- _Task to carry out_
The listing below contains a span that opens with the line containing "brown stain highlights" and closes with the line containing "adenocarcinoma stained for". Return that span exactly.

.....

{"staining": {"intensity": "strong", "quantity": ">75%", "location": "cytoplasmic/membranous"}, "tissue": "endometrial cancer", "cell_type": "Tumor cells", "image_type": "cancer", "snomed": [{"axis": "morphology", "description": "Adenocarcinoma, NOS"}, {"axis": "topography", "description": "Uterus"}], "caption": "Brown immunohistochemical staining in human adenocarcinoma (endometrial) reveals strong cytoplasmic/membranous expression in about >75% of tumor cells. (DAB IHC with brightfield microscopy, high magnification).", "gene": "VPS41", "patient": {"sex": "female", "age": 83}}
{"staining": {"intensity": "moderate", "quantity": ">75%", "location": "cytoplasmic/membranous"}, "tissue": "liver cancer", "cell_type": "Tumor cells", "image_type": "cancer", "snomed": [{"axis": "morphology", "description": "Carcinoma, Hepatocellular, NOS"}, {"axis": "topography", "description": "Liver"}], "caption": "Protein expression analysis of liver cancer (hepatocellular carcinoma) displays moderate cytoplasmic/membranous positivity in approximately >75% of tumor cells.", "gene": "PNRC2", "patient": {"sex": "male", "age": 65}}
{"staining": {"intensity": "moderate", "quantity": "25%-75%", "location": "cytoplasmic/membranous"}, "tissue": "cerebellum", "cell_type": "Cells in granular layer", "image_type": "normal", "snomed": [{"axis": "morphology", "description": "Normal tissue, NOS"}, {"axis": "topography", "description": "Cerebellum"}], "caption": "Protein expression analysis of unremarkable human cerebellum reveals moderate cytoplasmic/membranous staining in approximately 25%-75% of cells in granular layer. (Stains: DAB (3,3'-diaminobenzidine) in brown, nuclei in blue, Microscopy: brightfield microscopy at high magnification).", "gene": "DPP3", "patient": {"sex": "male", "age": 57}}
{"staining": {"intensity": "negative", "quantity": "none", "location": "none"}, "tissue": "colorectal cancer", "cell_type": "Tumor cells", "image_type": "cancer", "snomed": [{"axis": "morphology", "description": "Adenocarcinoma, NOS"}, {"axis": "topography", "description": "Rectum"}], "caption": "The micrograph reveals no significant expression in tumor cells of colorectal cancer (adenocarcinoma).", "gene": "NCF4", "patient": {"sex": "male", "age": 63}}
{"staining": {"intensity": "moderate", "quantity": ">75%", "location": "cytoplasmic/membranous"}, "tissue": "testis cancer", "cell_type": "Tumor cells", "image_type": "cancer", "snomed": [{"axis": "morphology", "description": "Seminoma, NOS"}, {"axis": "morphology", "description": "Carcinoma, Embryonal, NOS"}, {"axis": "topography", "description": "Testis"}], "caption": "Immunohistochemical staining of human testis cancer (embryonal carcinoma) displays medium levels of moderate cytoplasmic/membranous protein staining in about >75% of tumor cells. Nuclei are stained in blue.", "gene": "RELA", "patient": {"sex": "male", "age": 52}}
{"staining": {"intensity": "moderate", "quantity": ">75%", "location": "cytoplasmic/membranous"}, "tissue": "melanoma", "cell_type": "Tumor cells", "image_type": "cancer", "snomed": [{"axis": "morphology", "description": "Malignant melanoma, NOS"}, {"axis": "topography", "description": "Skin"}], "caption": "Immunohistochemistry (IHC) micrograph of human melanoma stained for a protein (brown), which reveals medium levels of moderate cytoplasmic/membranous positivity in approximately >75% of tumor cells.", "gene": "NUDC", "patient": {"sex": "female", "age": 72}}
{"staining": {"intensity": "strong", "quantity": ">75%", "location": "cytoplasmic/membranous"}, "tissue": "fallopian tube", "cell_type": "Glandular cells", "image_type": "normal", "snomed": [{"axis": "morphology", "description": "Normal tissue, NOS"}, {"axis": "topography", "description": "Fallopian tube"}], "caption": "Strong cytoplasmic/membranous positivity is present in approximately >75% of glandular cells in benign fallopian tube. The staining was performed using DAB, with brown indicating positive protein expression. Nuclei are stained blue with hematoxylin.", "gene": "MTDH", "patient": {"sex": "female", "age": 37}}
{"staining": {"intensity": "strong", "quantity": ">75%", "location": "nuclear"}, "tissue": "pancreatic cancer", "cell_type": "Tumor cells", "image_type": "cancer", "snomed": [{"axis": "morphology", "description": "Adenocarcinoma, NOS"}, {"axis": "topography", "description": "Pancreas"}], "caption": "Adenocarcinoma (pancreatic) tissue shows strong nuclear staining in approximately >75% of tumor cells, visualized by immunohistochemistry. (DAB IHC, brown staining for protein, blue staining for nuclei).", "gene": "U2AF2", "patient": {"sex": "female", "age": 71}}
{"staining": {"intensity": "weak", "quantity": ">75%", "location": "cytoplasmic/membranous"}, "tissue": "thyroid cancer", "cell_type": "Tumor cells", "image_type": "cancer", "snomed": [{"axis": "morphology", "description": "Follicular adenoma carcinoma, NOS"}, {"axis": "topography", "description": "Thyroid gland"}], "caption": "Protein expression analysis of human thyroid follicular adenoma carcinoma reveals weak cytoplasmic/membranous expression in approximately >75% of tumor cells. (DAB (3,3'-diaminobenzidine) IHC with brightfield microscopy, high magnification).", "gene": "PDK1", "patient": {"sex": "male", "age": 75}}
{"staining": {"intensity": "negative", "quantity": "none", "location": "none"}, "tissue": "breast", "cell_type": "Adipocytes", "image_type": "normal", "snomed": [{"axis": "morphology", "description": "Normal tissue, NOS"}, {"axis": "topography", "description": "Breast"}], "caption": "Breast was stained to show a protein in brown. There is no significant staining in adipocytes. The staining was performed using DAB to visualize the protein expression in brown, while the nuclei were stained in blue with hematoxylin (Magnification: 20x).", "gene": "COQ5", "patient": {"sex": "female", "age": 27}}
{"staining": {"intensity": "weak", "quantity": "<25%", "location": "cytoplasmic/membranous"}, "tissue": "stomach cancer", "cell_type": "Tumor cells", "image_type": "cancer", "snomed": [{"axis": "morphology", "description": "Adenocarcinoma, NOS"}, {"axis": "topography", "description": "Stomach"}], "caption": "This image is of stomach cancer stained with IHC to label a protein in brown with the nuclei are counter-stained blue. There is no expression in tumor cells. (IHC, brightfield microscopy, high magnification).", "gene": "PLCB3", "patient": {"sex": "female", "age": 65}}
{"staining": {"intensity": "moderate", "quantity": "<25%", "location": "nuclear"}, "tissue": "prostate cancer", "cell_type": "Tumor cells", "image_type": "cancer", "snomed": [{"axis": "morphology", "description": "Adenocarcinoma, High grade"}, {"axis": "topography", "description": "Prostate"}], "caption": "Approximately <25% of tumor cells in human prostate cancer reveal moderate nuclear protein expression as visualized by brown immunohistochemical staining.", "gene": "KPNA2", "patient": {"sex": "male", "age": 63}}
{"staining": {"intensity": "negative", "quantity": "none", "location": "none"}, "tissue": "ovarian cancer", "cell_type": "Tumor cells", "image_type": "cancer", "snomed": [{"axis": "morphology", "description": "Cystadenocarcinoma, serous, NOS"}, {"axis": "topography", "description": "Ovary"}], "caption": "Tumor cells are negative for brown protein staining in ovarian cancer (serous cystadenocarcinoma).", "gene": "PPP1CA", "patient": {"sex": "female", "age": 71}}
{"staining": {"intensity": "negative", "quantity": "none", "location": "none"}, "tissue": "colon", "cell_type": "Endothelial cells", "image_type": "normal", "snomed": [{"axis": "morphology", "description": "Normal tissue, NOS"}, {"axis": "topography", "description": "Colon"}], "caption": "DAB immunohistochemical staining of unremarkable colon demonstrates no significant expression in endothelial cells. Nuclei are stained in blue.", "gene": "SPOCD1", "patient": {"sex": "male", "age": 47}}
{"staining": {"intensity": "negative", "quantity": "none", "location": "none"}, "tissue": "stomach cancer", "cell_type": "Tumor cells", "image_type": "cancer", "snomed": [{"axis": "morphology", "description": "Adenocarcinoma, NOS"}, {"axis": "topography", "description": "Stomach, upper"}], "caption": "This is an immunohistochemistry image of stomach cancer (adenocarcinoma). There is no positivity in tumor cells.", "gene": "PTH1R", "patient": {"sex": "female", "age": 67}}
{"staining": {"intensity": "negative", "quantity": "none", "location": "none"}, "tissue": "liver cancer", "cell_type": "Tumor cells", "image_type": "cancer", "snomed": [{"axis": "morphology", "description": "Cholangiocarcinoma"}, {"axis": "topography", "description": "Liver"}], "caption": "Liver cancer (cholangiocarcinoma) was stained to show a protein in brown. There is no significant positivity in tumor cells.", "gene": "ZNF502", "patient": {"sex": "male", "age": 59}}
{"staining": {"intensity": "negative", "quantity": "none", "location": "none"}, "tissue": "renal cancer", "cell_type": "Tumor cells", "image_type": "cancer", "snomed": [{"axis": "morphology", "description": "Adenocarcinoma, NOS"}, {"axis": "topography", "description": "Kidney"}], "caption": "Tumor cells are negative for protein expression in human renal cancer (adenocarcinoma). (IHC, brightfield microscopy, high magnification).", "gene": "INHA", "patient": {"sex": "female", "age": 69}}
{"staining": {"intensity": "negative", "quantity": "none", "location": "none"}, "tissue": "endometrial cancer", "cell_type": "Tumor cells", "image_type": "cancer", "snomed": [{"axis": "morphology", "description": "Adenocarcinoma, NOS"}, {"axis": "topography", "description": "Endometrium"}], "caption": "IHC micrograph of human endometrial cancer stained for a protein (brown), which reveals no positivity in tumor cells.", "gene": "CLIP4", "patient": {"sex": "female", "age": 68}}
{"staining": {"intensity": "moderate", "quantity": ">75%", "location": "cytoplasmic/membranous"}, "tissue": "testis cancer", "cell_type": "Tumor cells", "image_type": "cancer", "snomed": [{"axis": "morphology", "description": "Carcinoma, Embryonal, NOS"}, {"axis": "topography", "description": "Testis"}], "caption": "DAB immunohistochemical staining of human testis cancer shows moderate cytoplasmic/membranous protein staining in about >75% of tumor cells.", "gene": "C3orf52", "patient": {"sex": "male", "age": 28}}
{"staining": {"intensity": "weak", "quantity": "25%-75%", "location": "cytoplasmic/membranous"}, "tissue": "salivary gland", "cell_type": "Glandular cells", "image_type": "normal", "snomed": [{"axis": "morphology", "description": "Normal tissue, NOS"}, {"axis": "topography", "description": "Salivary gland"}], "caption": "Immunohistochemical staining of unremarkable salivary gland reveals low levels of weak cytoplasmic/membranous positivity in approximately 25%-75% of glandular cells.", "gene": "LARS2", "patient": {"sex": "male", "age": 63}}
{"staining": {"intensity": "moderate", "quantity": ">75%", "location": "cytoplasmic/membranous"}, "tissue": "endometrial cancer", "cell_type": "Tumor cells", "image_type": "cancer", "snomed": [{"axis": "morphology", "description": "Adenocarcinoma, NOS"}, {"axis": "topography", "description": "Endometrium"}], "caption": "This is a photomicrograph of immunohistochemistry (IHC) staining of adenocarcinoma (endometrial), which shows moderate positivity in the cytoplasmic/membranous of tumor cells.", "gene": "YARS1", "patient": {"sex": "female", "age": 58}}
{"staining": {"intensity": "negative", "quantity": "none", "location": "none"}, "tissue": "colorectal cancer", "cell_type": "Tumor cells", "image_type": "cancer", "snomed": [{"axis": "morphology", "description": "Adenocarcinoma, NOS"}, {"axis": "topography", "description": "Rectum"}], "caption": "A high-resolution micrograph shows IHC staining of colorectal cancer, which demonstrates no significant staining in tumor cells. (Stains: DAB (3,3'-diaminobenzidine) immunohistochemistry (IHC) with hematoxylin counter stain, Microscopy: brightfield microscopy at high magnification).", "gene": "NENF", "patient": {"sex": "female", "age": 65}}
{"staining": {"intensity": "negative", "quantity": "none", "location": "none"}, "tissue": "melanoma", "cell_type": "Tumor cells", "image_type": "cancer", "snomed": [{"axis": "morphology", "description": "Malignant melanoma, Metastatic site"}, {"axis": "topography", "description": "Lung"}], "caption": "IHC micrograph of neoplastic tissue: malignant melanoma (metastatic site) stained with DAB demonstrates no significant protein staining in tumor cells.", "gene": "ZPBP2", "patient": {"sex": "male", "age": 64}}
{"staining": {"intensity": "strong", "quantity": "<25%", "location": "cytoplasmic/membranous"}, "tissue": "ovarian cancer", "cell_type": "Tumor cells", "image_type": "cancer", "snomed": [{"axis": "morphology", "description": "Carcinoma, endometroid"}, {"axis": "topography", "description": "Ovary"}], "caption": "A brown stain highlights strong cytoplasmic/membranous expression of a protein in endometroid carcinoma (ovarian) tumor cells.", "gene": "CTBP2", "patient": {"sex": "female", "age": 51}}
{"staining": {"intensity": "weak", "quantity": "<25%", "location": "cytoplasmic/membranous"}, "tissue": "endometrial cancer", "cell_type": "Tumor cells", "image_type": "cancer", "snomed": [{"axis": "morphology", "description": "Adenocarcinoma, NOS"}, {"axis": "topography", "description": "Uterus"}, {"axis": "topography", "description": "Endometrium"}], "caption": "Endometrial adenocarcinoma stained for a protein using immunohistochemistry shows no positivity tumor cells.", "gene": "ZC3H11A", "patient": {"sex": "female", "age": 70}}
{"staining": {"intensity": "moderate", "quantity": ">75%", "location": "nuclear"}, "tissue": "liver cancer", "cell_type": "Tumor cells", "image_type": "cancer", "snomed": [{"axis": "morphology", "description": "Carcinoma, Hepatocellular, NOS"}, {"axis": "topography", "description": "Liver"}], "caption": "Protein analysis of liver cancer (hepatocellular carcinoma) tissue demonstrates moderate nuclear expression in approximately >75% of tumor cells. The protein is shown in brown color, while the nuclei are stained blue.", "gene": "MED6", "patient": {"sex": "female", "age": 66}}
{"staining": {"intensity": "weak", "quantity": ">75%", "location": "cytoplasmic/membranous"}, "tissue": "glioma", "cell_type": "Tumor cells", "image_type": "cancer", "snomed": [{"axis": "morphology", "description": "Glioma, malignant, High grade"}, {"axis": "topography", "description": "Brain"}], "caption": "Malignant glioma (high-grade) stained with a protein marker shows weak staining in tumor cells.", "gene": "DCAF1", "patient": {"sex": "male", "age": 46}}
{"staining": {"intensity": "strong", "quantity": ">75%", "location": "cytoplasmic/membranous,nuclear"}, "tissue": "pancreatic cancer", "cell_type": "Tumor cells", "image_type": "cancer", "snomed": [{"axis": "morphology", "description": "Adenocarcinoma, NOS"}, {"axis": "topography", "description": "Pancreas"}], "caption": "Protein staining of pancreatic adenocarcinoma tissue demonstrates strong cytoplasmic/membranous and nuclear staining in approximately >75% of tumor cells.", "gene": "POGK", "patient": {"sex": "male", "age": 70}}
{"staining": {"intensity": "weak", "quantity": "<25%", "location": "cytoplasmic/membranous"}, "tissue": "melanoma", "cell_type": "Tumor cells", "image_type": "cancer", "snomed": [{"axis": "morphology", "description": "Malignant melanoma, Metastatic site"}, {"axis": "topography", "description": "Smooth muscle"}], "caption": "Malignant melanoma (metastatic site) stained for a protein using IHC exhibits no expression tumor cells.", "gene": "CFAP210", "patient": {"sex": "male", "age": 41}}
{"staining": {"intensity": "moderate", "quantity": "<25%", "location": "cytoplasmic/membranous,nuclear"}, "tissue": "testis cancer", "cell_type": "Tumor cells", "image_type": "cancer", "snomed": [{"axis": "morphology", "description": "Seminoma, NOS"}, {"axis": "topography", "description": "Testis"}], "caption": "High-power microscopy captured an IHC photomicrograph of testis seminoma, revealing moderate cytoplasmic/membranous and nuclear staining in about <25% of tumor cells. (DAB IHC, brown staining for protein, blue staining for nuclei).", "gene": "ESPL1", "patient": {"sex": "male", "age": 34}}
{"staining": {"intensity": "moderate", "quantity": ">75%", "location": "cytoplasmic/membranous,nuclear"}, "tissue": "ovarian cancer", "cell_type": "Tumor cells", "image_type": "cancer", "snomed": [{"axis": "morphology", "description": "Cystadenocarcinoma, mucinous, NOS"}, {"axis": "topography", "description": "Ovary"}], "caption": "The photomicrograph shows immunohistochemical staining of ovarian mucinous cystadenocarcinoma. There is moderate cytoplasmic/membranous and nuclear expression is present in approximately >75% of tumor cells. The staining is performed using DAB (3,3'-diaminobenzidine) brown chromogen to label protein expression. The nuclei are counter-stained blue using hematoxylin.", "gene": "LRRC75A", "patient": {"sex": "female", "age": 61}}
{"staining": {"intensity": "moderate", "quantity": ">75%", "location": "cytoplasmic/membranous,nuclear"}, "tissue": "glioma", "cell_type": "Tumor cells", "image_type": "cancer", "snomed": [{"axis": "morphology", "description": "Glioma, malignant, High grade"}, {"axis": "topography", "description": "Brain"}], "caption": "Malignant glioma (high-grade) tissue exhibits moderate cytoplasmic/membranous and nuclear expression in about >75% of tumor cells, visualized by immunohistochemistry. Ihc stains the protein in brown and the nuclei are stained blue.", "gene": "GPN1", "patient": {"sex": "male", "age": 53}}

.....

- _Answer box_
{"staining": {"intensity": "strong", "quantity": "<25%", "location": "cytoplasmic/membranous"}, "tissue": "ovarian cancer", "cell_type": "Tumor cells", "image_type": "cancer", "snomed": [{"axis": "morphology", "description": "Carcinoma, endometroid"}, {"axis": "topography", "description": "Ovary"}], "caption": "A brown stain highlights strong cytoplasmic/membranous expression of a protein in endometroid carcinoma (ovarian) tumor cells.", "gene": "CTBP2", "patient": {"sex": "female", "age": 51}}
{"staining": {"intensity": "weak", "quantity": "<25%", "location": "cytoplasmic/membranous"}, "tissue": "endometrial cancer", "cell_type": "Tumor cells", "image_type": "cancer", "snomed": [{"axis": "morphology", "description": "Adenocarcinoma, NOS"}, {"axis": "topography", "description": "Uterus"}, {"axis": "topography", "description": "Endometrium"}], "caption": "Endometrial adenocarcinoma stained for a protein using immunohistochemistry shows no positivity tumor cells.", "gene": "ZC3H11A", "patient": {"sex": "female", "age": 70}}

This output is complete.